__EXERCISE AIM__
Count the lines in the listing that contain the word "förlorade", and give only that number. Letter case counts.

*** RECORDS PROVIDED ***

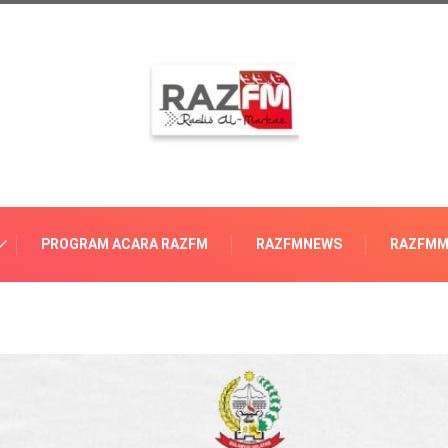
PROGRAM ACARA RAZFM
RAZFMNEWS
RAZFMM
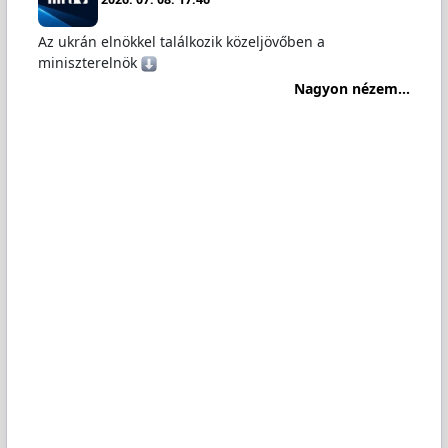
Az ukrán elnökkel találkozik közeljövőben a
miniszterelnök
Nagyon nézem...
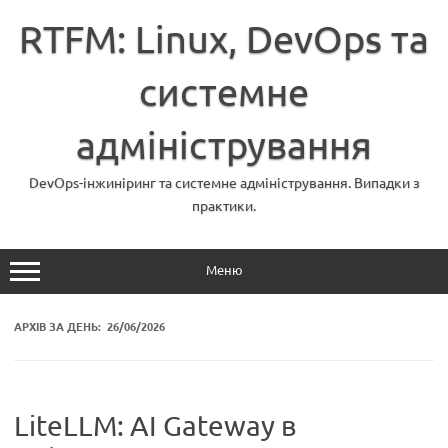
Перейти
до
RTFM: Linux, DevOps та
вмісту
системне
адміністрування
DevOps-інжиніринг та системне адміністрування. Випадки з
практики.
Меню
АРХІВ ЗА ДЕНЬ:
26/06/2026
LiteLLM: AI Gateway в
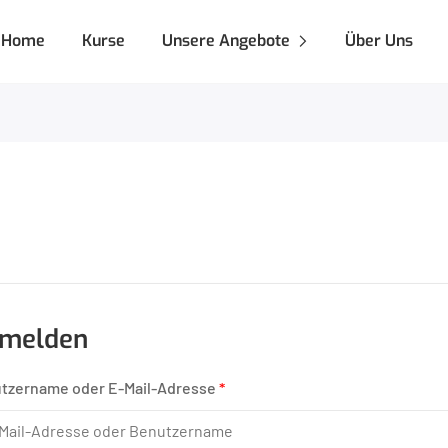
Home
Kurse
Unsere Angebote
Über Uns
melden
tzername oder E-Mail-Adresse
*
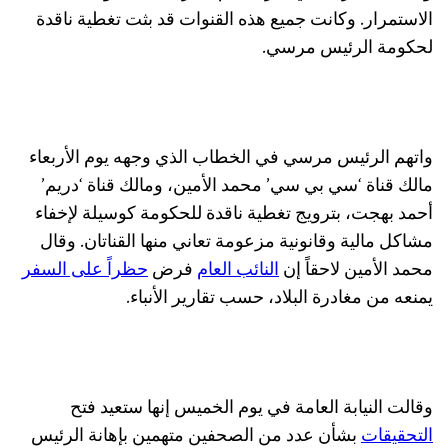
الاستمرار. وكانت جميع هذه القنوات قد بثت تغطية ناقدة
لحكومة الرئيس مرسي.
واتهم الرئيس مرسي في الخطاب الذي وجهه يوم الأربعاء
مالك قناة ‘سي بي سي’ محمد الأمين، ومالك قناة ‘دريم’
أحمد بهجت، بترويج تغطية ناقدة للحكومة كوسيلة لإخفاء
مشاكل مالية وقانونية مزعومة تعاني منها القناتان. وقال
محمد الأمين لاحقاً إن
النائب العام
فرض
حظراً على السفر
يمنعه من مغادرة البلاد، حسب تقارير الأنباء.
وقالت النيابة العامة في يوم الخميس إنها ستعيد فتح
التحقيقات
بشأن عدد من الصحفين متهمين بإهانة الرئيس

***
*** RECORDS PROVIDED ***

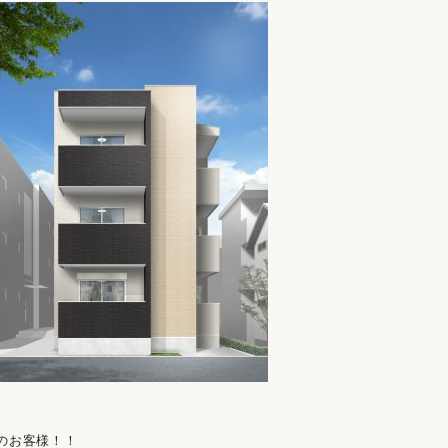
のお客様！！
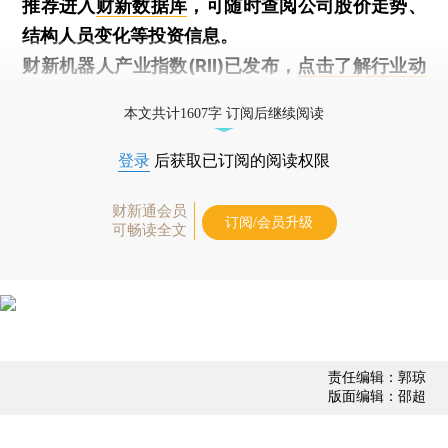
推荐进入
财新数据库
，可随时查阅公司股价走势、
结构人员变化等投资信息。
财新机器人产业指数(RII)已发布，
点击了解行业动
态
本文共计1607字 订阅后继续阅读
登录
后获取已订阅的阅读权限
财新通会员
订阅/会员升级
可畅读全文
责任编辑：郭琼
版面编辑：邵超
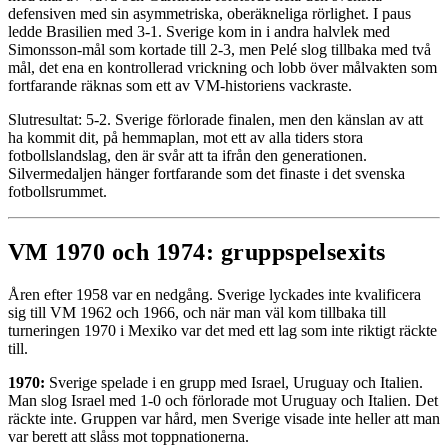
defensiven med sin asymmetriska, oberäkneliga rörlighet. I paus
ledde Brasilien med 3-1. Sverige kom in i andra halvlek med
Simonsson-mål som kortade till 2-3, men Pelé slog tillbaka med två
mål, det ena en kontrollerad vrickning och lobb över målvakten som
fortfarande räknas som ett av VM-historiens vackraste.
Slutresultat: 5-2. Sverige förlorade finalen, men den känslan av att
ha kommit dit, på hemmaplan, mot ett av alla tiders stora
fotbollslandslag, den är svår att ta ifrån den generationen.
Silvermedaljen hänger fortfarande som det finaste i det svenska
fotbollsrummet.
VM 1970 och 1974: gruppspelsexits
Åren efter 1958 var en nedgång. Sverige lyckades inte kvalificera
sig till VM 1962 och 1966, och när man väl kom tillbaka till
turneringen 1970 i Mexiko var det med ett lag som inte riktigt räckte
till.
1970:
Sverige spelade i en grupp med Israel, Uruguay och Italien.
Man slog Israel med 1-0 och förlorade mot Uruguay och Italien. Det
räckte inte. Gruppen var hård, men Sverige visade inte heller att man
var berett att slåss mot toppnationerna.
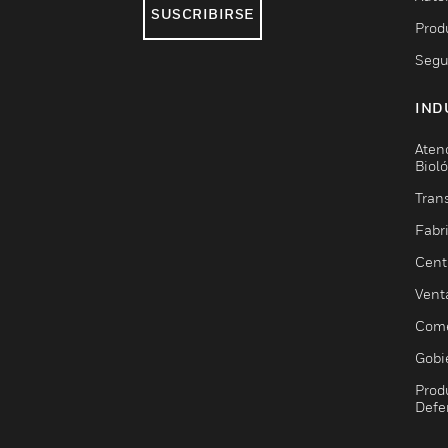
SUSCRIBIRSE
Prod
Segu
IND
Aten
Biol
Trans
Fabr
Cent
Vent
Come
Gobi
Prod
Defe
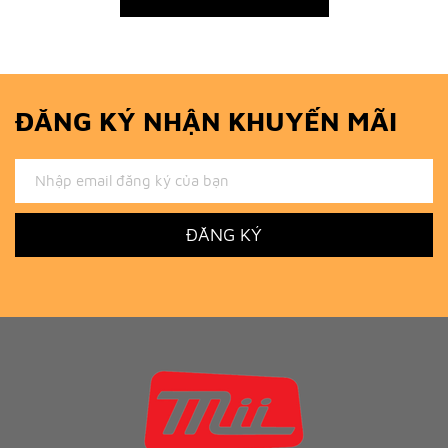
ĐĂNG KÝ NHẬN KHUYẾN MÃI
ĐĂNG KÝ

***

__RESPONSE BOX__
2